Ambulancier chef des secours pour le canton du Valais (ACS – OCVS)

Après avoir assisté à un exercice à l’échelle 1:1 sur le site de MANOR, quelles étaient tes impressions ?

Dans cet exercice, l’approche telle que démontrée par le TECC est assez semblable à la nôtre. La prise en charge des personnes blessées demande cependant à être améliorée. C’est-à-dire qu’il n’est pas nécessaire d’avoir recours à du personnel médical professionnel pour aller chercher des victimes sous la protection des hommes du groupe d’intervention de la Police cantonale. Cette tâche et ce qu’elle implique immédiatement (pose d’un garrot / pansement compressif) peut être réalisée par d’autres partenaires (118 – GAS – PCI). A ce stade de l’intervention et tout le monde s’accorde là-dessus, il est important de ne pas perdre de temps.

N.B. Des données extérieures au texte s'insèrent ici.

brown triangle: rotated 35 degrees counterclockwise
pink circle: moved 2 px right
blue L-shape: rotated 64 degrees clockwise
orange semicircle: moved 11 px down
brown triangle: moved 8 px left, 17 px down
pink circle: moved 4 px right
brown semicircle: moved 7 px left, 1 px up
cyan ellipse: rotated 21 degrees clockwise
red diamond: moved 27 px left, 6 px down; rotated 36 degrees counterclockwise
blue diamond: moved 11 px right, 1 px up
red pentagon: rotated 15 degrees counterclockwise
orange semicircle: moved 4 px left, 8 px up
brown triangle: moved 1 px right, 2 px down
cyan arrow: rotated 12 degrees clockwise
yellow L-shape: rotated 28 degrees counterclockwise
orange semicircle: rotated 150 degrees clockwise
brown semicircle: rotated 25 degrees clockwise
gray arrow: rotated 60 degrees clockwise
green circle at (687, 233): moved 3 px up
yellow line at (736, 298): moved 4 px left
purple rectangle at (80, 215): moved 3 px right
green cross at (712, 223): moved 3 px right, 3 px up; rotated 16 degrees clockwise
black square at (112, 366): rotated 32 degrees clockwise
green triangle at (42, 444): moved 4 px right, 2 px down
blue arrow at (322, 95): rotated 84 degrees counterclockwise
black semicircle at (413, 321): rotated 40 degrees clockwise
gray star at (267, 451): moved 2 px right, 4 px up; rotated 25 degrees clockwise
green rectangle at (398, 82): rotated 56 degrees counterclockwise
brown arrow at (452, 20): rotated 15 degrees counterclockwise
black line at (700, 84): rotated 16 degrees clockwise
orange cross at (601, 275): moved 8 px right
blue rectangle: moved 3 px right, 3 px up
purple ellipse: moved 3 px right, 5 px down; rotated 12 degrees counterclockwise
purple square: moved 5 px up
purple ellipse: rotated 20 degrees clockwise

Face à une organisation des secours en Valais qui a fait ses preuves et qui est donc parfaitement rodée, est-ce que la prise en charge des victimes, telles que préconisées par le TECC serait transposable au sein de l’OCVS en cas d’un événement d’importance majeur, de type AMOK par exemple ?

Bien sûr qu’elle est transposable au sein de l’OCVS mais il convient de différencier les diverses zones de prise en charge et répartir le personnel sanitaire en fonction de ses compétences. Il est primordial pour la survie des patients de garder le personnel médical professionnel au niveau du poste médical avancé (PMA) et d’organiser l’évacuation des blessés en fonction de leur pronostic vital avec le bon moyen, dans le bon hôpital. Actuellement, il convient de relever l’excellente collaboration entre la Police cantonale et l’OCVS dans la mise en place d’un plan général d’intervention pour ce type d’événement.